Wenn Paolo Giordano in seinem Leitartikel für den Corriere della Sera über die vernächlässigte Zeitachse der Corona-Epidemie schreibt, nennt er Tatsachen beim Namen, die viele von uns nicht hören wollen. Der bisherige Verlauf der Corona-Epidemie macht es nur zu einer Frage der Zeit, bis die Epidemie auch außerhalb Norditaliens vollends durchschlägt. Es ist alles nur eine Frage der Zeit, und wir befinden uns eben im Vergleich mit China, im Vergleich mit Norditalien, auf der Zeitachse noch etwas im Rückstand. Deshalb jedoch zu glauben, dass die Epidemie unser schönes Österreich weitgehend verschonen könnte, ist nichts anderes, als auf das Prinzip Hoffnung zu setzen. Die Zahlen sprechen eine andere Sprache.

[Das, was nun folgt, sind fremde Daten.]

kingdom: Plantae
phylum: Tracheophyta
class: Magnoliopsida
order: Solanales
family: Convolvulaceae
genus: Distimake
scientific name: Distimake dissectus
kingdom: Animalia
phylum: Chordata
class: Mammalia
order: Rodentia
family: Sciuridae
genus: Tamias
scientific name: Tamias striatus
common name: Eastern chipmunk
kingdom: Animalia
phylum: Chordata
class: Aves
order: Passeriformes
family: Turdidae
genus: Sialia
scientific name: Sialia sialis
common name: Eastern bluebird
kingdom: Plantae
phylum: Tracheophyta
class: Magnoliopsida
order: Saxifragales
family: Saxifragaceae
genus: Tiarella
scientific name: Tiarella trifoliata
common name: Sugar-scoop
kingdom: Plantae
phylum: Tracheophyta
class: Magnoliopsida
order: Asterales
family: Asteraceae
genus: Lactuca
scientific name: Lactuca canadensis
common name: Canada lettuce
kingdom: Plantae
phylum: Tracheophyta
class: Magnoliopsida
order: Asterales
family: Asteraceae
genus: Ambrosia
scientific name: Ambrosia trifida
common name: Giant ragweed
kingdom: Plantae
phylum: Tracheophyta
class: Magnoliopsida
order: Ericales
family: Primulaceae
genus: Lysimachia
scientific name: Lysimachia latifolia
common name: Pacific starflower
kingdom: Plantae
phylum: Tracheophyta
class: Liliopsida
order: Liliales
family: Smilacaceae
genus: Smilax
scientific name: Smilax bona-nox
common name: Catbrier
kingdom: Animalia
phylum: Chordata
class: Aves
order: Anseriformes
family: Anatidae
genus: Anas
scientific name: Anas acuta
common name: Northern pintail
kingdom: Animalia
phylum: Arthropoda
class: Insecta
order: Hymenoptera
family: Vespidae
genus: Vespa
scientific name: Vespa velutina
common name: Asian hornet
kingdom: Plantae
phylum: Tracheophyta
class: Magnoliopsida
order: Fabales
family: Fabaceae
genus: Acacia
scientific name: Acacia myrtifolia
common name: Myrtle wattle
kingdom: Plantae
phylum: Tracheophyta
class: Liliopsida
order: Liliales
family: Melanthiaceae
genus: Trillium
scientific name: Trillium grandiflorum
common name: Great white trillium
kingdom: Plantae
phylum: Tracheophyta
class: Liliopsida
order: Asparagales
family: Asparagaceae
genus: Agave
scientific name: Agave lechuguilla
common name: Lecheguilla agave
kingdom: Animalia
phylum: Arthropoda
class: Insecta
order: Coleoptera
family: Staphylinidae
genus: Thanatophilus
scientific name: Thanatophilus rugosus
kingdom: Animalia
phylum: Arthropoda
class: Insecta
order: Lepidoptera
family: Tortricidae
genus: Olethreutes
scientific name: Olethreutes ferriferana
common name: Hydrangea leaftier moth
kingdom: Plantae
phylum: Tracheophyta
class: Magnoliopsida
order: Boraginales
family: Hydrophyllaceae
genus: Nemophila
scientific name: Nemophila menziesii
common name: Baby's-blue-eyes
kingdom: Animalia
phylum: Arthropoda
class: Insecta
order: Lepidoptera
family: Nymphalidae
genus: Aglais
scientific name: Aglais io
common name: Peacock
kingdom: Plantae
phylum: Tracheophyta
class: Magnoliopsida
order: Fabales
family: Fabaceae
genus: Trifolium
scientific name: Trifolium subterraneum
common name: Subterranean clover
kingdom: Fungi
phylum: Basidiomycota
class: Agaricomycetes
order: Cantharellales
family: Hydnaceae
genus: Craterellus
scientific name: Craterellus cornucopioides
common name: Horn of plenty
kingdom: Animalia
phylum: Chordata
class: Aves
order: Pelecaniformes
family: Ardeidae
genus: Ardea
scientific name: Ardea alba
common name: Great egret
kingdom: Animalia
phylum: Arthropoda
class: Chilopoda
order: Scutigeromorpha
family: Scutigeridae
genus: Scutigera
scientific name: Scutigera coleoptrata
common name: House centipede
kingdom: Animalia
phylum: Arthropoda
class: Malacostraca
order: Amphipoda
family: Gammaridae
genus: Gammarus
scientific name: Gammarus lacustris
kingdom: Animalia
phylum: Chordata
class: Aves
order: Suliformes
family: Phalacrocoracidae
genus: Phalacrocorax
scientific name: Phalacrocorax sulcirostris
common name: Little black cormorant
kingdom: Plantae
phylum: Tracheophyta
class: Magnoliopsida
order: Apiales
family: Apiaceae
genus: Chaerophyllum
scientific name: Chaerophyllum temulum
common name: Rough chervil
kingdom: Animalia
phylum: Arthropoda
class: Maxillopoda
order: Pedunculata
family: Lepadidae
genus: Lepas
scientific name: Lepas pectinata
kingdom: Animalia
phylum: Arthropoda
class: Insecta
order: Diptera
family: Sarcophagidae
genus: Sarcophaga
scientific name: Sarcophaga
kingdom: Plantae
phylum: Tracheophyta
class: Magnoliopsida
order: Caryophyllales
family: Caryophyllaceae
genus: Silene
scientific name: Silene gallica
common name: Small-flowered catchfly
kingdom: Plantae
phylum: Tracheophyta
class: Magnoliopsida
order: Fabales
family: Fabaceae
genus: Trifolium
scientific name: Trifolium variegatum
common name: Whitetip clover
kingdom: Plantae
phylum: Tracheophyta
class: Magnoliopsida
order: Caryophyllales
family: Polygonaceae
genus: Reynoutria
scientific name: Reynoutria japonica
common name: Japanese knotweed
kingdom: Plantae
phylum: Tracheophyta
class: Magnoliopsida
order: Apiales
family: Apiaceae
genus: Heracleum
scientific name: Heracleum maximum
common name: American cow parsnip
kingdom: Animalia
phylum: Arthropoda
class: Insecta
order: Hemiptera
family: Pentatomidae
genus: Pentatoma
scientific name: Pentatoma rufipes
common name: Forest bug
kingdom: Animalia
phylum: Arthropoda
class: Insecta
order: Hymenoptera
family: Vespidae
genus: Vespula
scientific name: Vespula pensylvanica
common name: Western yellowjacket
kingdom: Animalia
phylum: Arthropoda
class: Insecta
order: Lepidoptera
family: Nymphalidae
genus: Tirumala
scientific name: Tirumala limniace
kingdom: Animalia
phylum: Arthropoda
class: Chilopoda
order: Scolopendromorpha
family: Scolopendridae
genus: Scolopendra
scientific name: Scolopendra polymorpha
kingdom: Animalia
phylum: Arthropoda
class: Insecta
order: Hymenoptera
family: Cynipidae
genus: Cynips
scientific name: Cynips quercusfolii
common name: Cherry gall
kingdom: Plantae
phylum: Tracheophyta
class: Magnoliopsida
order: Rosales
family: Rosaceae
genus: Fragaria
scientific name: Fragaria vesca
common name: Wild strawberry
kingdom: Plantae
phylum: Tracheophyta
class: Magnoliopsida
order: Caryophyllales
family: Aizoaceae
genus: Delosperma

Was zu tun ist, ist die Ausbreitung der Epidemie so gut wie möglich zu bremsen. Zu bremsen, bis die Grippewelle vorbei ist, und in unseren Spitälern wieder Ressourcen frei werden für Coronapatienten. Zu bremsen, bis ab Mitte Mai hoffentlich die Sonne und das wärmere Wetter die Ausbreitung des Virus verlangsamen werden. Bis im Sommer dieses Jahres die ersten wirksamen Medikamente, die derzeit bereits klinisch getestet werden, auf den Markt kommen. Und bis 2021 dann voraussichtlich endlich eine Impfung gegen das Coronavirus frei verfügbar sein wird, und durch eine möglichst hohe Durchimpfrate der Bevölkerung die Epidemie beendet, sowie der Virus weitgehend ausgemerzt werden kann.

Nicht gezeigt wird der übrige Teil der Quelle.